WORK ORDER>
Locate each line in the records containing "YSize". Copy it.

*** Opening of MATERIAL FOR THIS TASK ***

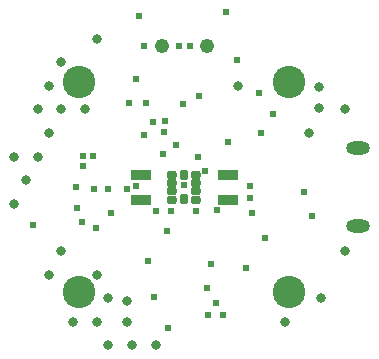
<source format=gbs>
G04*
G04 #@! TF.GenerationSoftware,Altium Limited,Altium Designer,23.3.1 (30)*
G04*
G04 Layer_Color=16711935*
%FSLAX44Y44*%
%MOMM*%
G71*
G04*
G04 #@! TF.SameCoordinates,610A2BD2-EBF3-4158-A638-8146B1F39EFF*
G04*
G04*
G04 #@! TF.FilePolarity,Negative*
G04*
G01*
G75*
%ADD54R,1.6510X0.9652*%
%ADD72C,1.2232*%
%ADD73O,2.0032X1.1032*%
%ADD74C,0.7032*%
%ADD75C,0.6096*%
%ADD76C,0.8382*%
%ADD77C,2.7432*%
G04:AMPARAMS|DCode=99|XSize=0.8332mm|YSize=0.7032mm|CornerRadius=0.2266mm|HoleSize=0mm|Usage=FLASHONLY|Rotation=0.000|XOffset=0mm|YOffset=0mm|HoleType=Round|Shape=RoundedRectangle|*
%AMROUNDEDRECTD99*
21,1,0.8332,0.2500,0,0,0.0*
21,1,0.3800,0.7032,0,0,0.0*
1,1,0.4532,0.1900,-0.1250*
1,1,0.4532,-0.1900,-0.1250*
1,1,0.4532,-0.1900,0.1250*
1,1,0.4532,0.1900,0.1250*
%
%ADD99ROUNDEDRECTD99*%
G04:AMPARAMS|DCode=100|XSize=0.8332mm|YSize=0.7032mm|CornerRadius=0.2266mm|HoleSize=0mm|Usage=FLASHONLY|Rotation=90.000|XOffset=0mm|YOffset=0mm|HoleType=Round|Shape=RoundedRectangle|*
%AMROUNDEDRECTD100*
21,1,0.8332,0.2500,0,0,90.0*
21,1,0.3800,0.7032,0,0,90.0*
1,1,0.4532,0.1250,0.1900*
1,1,0.4532,0.1250,-0.1900*
1,1,0.4532,-0.1250,-0.1900*
1,1,0.4532,-0.1250,0.1900*
%
%ADD100ROUNDEDRECTD100*%
D54*
X217170Y264668D02*
D03*
Y243332D02*
D03*
X290830Y264668D02*
D03*
Y243332D02*
D03*
D72*
X273050Y373380D02*
D03*
X234950D02*
D03*
D73*
X401400Y287000D02*
D03*
Y221000D02*
D03*
D74*
Y287000D02*
D03*
Y221000D02*
D03*
D75*
X215900Y398780D02*
D03*
X254000Y256061D02*
D03*
X167280Y224790D02*
D03*
X221890Y325120D02*
D03*
X259080Y373380D02*
D03*
X271780Y267970D02*
D03*
X240030Y134620D02*
D03*
X289560Y402590D02*
D03*
X246740Y289560D02*
D03*
X290830Y292100D02*
D03*
X266700Y331470D02*
D03*
X249434Y373380D02*
D03*
X125730Y222250D02*
D03*
X223520Y191770D02*
D03*
X229870Y233680D02*
D03*
X239538Y216561D02*
D03*
X242570Y233680D02*
D03*
X205740Y252730D02*
D03*
X162560Y254000D02*
D03*
X219710Y298450D02*
D03*
X163471Y236220D02*
D03*
X189230Y252730D02*
D03*
X177800D02*
D03*
X177170Y280780D02*
D03*
X168170D02*
D03*
Y271780D02*
D03*
X213360Y254966D02*
D03*
X227797Y309270D02*
D03*
X237490Y309880D02*
D03*
X264160Y233680D02*
D03*
X281940Y234950D02*
D03*
X355600Y250190D02*
D03*
X361950Y229870D02*
D03*
X322580Y210820D02*
D03*
X306070Y185420D02*
D03*
X276860Y189230D02*
D03*
X179070Y219710D02*
D03*
X191770Y232410D02*
D03*
X213360Y345440D02*
D03*
X318770Y299720D02*
D03*
X252730Y323980D02*
D03*
X207370Y325120D02*
D03*
X274320Y146050D02*
D03*
X287020D02*
D03*
X280670Y156210D02*
D03*
X228600Y161290D02*
D03*
X317500Y334010D02*
D03*
X311150Y232410D02*
D03*
X298450Y361950D02*
D03*
X219710Y373380D02*
D03*
X237195Y300404D02*
D03*
X236220Y281940D02*
D03*
X328930Y316230D02*
D03*
X309880Y255270D02*
D03*
Y245110D02*
D03*
X273050Y168910D02*
D03*
X265430Y279400D02*
D03*
D76*
X389801Y319837D02*
D03*
Y199898D02*
D03*
X359816Y299847D02*
D03*
X369811Y159918D02*
D03*
X339827Y139929D02*
D03*
X299847Y339827D02*
D03*
X229883Y119939D02*
D03*
X209893D02*
D03*
X179908Y379806D02*
D03*
Y179908D02*
D03*
X189903Y159918D02*
D03*
X179908Y139929D02*
D03*
X189903Y119939D02*
D03*
X169913Y319837D02*
D03*
X159918Y139929D02*
D03*
X149923Y359816D02*
D03*
X139929Y339827D02*
D03*
X149923Y319837D02*
D03*
X139929Y299847D02*
D03*
X149923Y199898D02*
D03*
X139929Y179908D02*
D03*
X129934Y319837D02*
D03*
Y279857D02*
D03*
X119939Y259867D02*
D03*
X109944Y279857D02*
D03*
Y239878D02*
D03*
X205740Y157480D02*
D03*
Y139700D02*
D03*
X368535Y320613D02*
D03*
Y338393D02*
D03*
D77*
X342900Y342900D02*
D03*
Y165100D02*
D03*
X165100D02*
D03*
Y342900D02*
D03*
D99*
X244050Y250500D02*
D03*
Y243500D02*
D03*
Y257500D02*
D03*
X263950Y243500D02*
D03*
Y257500D02*
D03*
Y250500D02*
D03*
X244050Y264500D02*
D03*
X263950D02*
D03*
D100*
X254000Y244050D02*
D03*
Y263950D02*
D03*
M02*

</source>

*** Close of MATERIAL FOR THIS TASK ***

ANSWER>
G04:AMPARAMS|DCode=99|XSize=0.8332mm|YSize=0.7032mm|CornerRadius=0.2266mm|HoleSize=0mm|Usage=FLASHONLY|Rotation=0.000|XOffset=0mm|YOffset=0mm|HoleType=Round|Shape=RoundedRectangle|*
G04:AMPARAMS|DCode=100|XSize=0.8332mm|YSize=0.7032mm|CornerRadius=0.2266mm|HoleSize=0mm|Usage=FLASHONLY|Rotation=90.000|XOffset=0mm|YOffset=0mm|HoleType=Round|Shape=RoundedRectangle|*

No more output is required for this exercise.